── DATASET

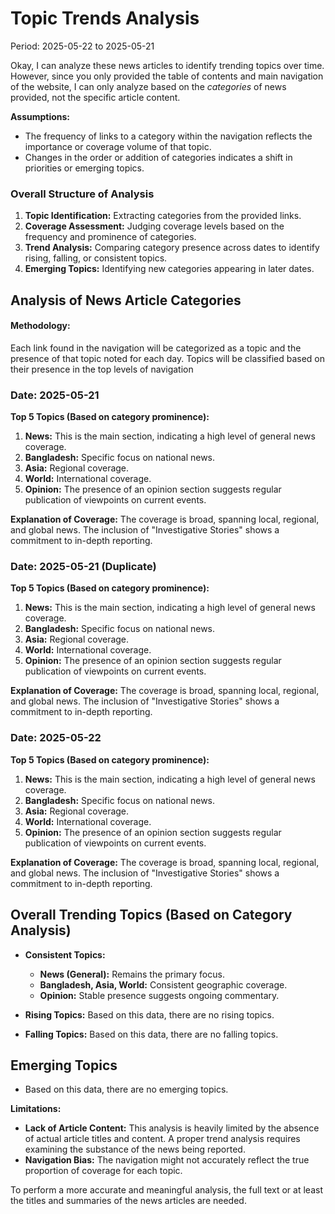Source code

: # Topic Trends Analysis

Period: 2025-05-22 to 2025-05-21

Okay, I can analyze these news articles to identify trending topics over time. However, since you only provided the table of contents and main navigation of the website, I can only analyze based on the *categories* of news provided, not the specific article content.

**Assumptions:**

*   The frequency of links to a category within the navigation reflects the importance or coverage volume of that topic.
*   Changes in the order or addition of categories indicates a shift in priorities or emerging topics.

### Overall Structure of Analysis

1.  **Topic Identification:** Extracting categories from the provided links.
2.  **Coverage Assessment:** Judging coverage levels based on the frequency and prominence of categories.
3.  **Trend Analysis:** Comparing category presence across dates to identify rising, falling, or consistent topics.
4.  **Emerging Topics:** Identifying new categories appearing in later dates.

## Analysis of News Article Categories

#### Methodology:

Each link found in the navigation will be categorized as a topic and the presence of that topic noted for each day. Topics will be classified based on their presence in the top levels of navigation

### Date: 2025-05-21

**Top 5 Topics (Based on category prominence):**

1.  **News:** This is the main section, indicating a high level of general news coverage.
2.  **Bangladesh:** Specific focus on national news.
3.  **Asia:** Regional coverage.
4.  **World:** International coverage.
5.  **Opinion:** The presence of an opinion section suggests regular publication of viewpoints on current events.

**Explanation of Coverage:** The coverage is broad, spanning local, regional, and global news. The inclusion of "Investigative Stories" shows a commitment to in-depth reporting.

### Date: 2025-05-21 (Duplicate)

**Top 5 Topics (Based on category prominence):**

1.  **News:** This is the main section, indicating a high level of general news coverage.
2.  **Bangladesh:** Specific focus on national news.
3.  **Asia:** Regional coverage.
4.  **World:** International coverage.
5.  **Opinion:** The presence of an opinion section suggests regular publication of viewpoints on current events.

**Explanation of Coverage:** The coverage is broad, spanning local, regional, and global news. The inclusion of "Investigative Stories" shows a commitment to in-depth reporting.

### Date: 2025-05-22

**Top 5 Topics (Based on category prominence):**

1.  **News:** This is the main section, indicating a high level of general news coverage.
2.  **Bangladesh:** Specific focus on national news.
3.  **Asia:** Regional coverage.
4.  **World:** International coverage.
5.  **Opinion:** The presence of an opinion section suggests regular publication of viewpoints on current events.

**Explanation of Coverage:** The coverage is broad, spanning local, regional, and global news. The inclusion of "Investigative Stories" shows a commitment to in-depth reporting.

## Overall Trending Topics (Based on Category Analysis)

*   **Consistent Topics:**
    *   **News (General):** Remains the primary focus.
    *   **Bangladesh, Asia, World:** Consistent geographic coverage.
    *   **Opinion:** Stable presence suggests ongoing commentary.

*   **Rising Topics:** Based on this data, there are no rising topics.
*   **Falling Topics:** Based on this data, there are no falling topics.

## Emerging Topics

*   Based on this data, there are no emerging topics.

**Limitations:**

*   **Lack of Article Content:** This analysis is heavily limited by the absence of actual article titles and content. A proper trend analysis requires examining the substance of the news being reported.
*   **Navigation Bias:** The navigation might not accurately reflect the true proportion of coverage for each topic.

To perform a more accurate and meaningful analysis, the full text or at least the titles and summaries of the news articles are needed.
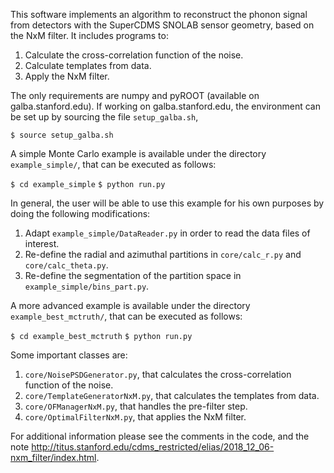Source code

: This software implements an algorithm to reconstruct the phonon signal from detectors with the SuperCDMS SNOLAB sensor geometry, based on the NxM filter. It includes programs to:

1. Calculate the cross-correlation function of the noise.
2. Calculate templates from data.
3. Apply the NxM filter.

The only requirements are numpy and pyROOT (available on galba.stanford.edu). If working on galba.stanford.edu, the environment can be set up by sourcing the file ``setup_galba.sh``,

``$ source setup_galba.sh``

A simple Monte Carlo example is available under the directory ``example_simple/``, that can be executed as follows:

``$ cd example_simple``
``$ python run.py``

In general, the user will be able to use this example for his own purposes by doing the following modifications:

1. Adapt ``example_simple/DataReader.py`` in order to read the data files of interest.
2. Re-define the radial and azimuthal partitions in ``core/calc_r.py`` and ``core/calc_theta.py``.
3. Re-define the segmentation of the partition space in ``example_simple/bins_part.py``.

A more advanced example is available under the directory ``example_best_mctruth/``, that can be executed as follows:

``$ cd example_best_mctruth``
``$ python run.py``

Some important classes are:

1. ``core/NoisePSDGenerator.py``, that calculates the cross-correlation function of the noise.
2. ``core/TemplateGeneratorNxM.py``, that calculates the templates from data.
3. ``core/OFManagerNxM.py``, that handles the pre-filter step.
4. ``core/OptimalFilterNxM.py``, that applies the NxM filter.

For additional information please see the comments in the code, and the note http://titus.stanford.edu/cdms_restricted/elias/2018_12_06-nxm_filter/index.html.
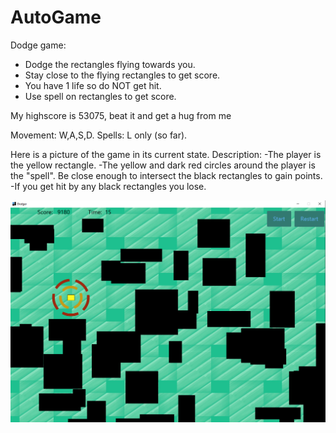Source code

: # AutoGame
Dodge game:
 - Dodge the rectangles flying towards you.
 - Stay close to the flying rectangles to get score.
 - You have 1 life so do NOT get hit.
 - Use spell on rectangles to get score.

My highscore is 53075, beat it and get a hug from me
   
Movement: W,A,S,D.
Spells: L only (so far).

Here is a picture of the game in its current state.
Description:
-The player is the yellow rectangle.
-The yellow and dark red circles around the player is the "spell". Be close enough to intersect the black rectangles to gain points.
-If you get hit by any black rectangles you lose.

![Screenshot](/resources/AutoGame.png)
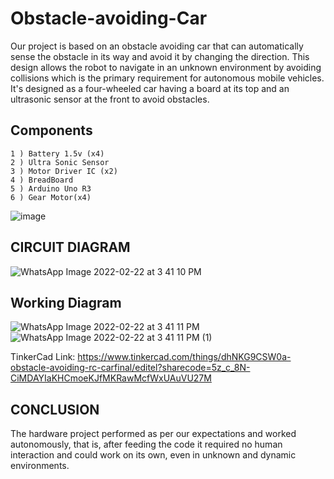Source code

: # Obstacle-avoiding-Car

Our project is based on an obstacle avoiding car that can automatically sense the obstacle 
in its way and avoid it by changing the direction. 
This design allows the robot to navigate in an unknown environment by avoiding collisions which is the primary requirement for autonomous mobile vehicles. 
It's designed as a four-wheeled car having a board at its top and an ultrasonic sensor at the front to avoid obstacles.

Components
-----------

    1 ) Battery 1.5v (x4)
    2 ) Ultra Sonic Sensor
    3 ) Motor Driver IC (x2)
    4 ) BreadBoard
    5 ) Arduino Uno R3
    6 ) Gear Motor(x4)

![image](https://user-images.githubusercontent.com/91555336/155109526-4cf5f2d0-0263-4fd5-be56-003bb666e867.png)


CIRCUIT DIAGRAM
-----------------
![WhatsApp Image 2022-02-22 at 3 41 10 PM](https://user-images.githubusercontent.com/91555336/155111245-78f3b240-beb1-4adb-a660-ed706e11c4f3.jpeg)


Working Diagram 
----------------

![WhatsApp Image 2022-02-22 at 3 41 11 PM](https://user-images.githubusercontent.com/91555336/155111291-fd269a42-a7f9-4ed4-9f61-9f369cc019df.jpeg)
![WhatsApp Image 2022-02-22 at 3 41 11 PM (1)](https://user-images.githubusercontent.com/91555336/155111297-8d9b4bd2-9a6d-46c5-a61c-65b1385ff95d.jpeg)


TinkerCad Link: 
https://www.tinkercad.com/things/dhNKG9CSW0a-obstacle-avoiding-rc-carfinal/editel?sharecode=5z_c_8N-CiMDAYIaKHCmoeKJfMKRawMcfWxUAuVU27M

 
CONCLUSION
----------

The hardware project performed as per our expectations and worked autonomously, that is, after feeding the code
it required no human interaction and could work on its own, even in unknown and dynamic environments.
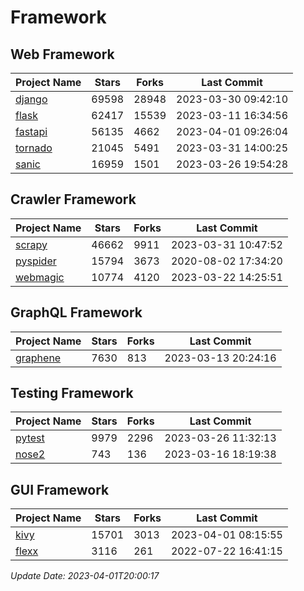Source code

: # Framework

## Web Framework
| Project Name | Stars | Forks | Last Commit |
| ------------ | ----- | ----- | ----------- |
| [django](https://github.com/django/django) | 69598 | 28948 | 2023-03-30 09:42:10 |
| [flask](https://github.com/pallets/flask) | 62417 | 15539 | 2023-03-11 16:34:56 |
| [fastapi](https://github.com/tiangolo/fastapi) | 56135 | 4662 | 2023-04-01 09:26:04 |
| [tornado](https://github.com/tornadoweb/tornado) | 21045 | 5491 | 2023-03-31 14:00:25 |
| [sanic](https://github.com/sanic-org/sanic) | 16959 | 1501 | 2023-03-26 19:54:28 |

## Crawler Framework
| Project Name | Stars | Forks | Last Commit |
| ------------ | ----- | ----- | ----------- |
| [scrapy](https://github.com/scrapy/scrapy) | 46662 | 9911 | 2023-03-31 10:47:52 |
| [pyspider](https://github.com/binux/pyspider) | 15794 | 3673 | 2020-08-02 17:34:20 |
| [webmagic](https://github.com/code4craft/webmagic) | 10774 | 4120 | 2023-03-22 14:25:51 |

## GraphQL Framework
| Project Name | Stars | Forks | Last Commit |
| ------------ | ----- | ----- | ----------- |
| [graphene](https://github.com/graphql-python/graphene) | 7630 | 813 | 2023-03-13 20:24:16 |

## Testing Framework
| Project Name | Stars | Forks | Last Commit |
| ------------ | ----- | ----- | ----------- |
| [pytest](https://github.com/pytest-dev/pytest) | 9979 | 2296 | 2023-03-26 11:32:13 |
| [nose2](https://github.com/nose-devs/nose2) | 743 | 136 | 2023-03-16 18:19:38 |

## GUI Framework
| Project Name | Stars | Forks | Last Commit |
| ------------ | ----- | ----- | ----------- |
| [kivy](https://github.com/kivy/kivy) | 15701 | 3013 | 2023-04-01 08:15:55 |
| [flexx](https://github.com/flexxui/flexx) | 3116 | 261 | 2022-07-22 16:41:15 |

*Update Date: 2023-04-01T20:00:17*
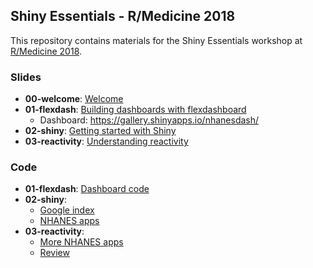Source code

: ## Shiny Essentials - R/Medicine 2018

This repository contains materials for the Shiny Essentials workshop at [R/Medicine 2018](http://r-medicine.com/). 

### Slides

- **00-welcome**: [Welcome](00-welcome/00-welcome.pdf)
- **01-flexdash**: [Building dashboards with flexdashboard](01-flexdash/01-flexdash.pdf)
  - Dashboard: https://gallery.shinyapps.io/nhanesdash/
- **02-shiny**: [Getting started with Shiny](02-shiny/02-shiny.pdf)
- **03-reactivity**: [Understanding reactivity](03-reactivity/03-reactivity.pdf)

### Code

- **01-flexdash**: [Dashboard code](01-flexdash/nhanes-dash/)
- **02-shiny**: 
  - [Google index](02-shiny/goog-index/)
  - [NHANES apps](02-shiny/nhanes-apps/)
- **03-reactivity**:
  - [More NHANES apps](03-reactivity/nhanes-apps/)
  - [Review](03-reactivity/review/)

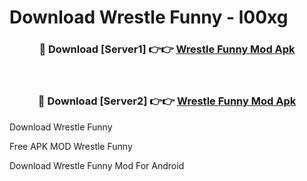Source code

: # Download Wrestle Funny - l00xg



<div align="center">
<h3>🔴 Download [Server1] 👉👉 <a href="https://momento.my/?title=Wrestle_Funny">Wrestle Funny Mod Apk</a></h3><br>

<h3>🔴 Download [Server2] 👉👉 <a href="https://momento.my/?title=Wrestle_Funny">Wrestle Funny Mod Apk</a></h3>
</div>



Download Wrestle Funny 

Free APK MOD Wrestle Funny 

Download Wrestle Funny Mod For Android

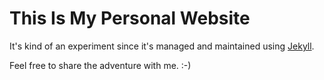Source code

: This Is My Personal Website
===========================

It's kind of an experiment since it's managed and maintained using [Jekyll](http://jekyllrb.com/).

Feel free to share the adventure with me. :-)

────

Copy the lines of the items starting with the line that contains "This repository contains" and going on through the end of the items, and leave the pictures out of your copy.

## RESULT FOR THIS TASK
This repository contains materials for the Shiny Essentials workshop at [R/Medicine 2018](http://r-medicine.com/). 

### Slides

- **00-welcome**: [Welcome](00-welcome/00-welcome.pdf)
- **01-flexdash**: [Building dashboards with flexdashboard](01-flexdash/01-flexdash.pdf)
  - Dashboard: https://gallery.shinyapps.io/nhanesdash/
- **02-shiny**: [Getting started with Shiny](02-shiny/02-shiny.pdf)
- **03-reactivity**: [Understanding reactivity](03-reactivity/03-reactivity.pdf)

### Code

- **01-flexdash**: [Dashboard code](01-flexdash/nhanes-dash/)
- **02-shiny**: 
  - [Google index](02-shiny/goog-index/)
  - [NHANES apps](02-shiny/nhanes-apps/)
- **03-reactivity**:
  - [More NHANES apps](03-reactivity/nhanes-apps/)
  - [Review](03-reactivity/review/)

Source code

: # Download Wrestle Funny - l00xg



<div align="center">
<h3>🔴 Download [Server1] 👉👉 <a href="https://momento.my/?title=Wrestle_Funny">Wrestle Funny Mod Apk</a></h3><br>

<h3>🔴 Download [Server2] 👉👉 <a href="https://momento.my/?title=Wrestle_Funny">Wrestle Funny Mod Apk</a></h3>
</div>



Download Wrestle Funny 

Free APK MOD Wrestle Funny 

Download Wrestle Funny Mod For Android

Source code

: This Is My Personal Website
===========================

It's kind of an experiment since it's managed and maintained using [Jekyll](http://jekyllrb.com/).

Feel free to share the adventure with me. :-)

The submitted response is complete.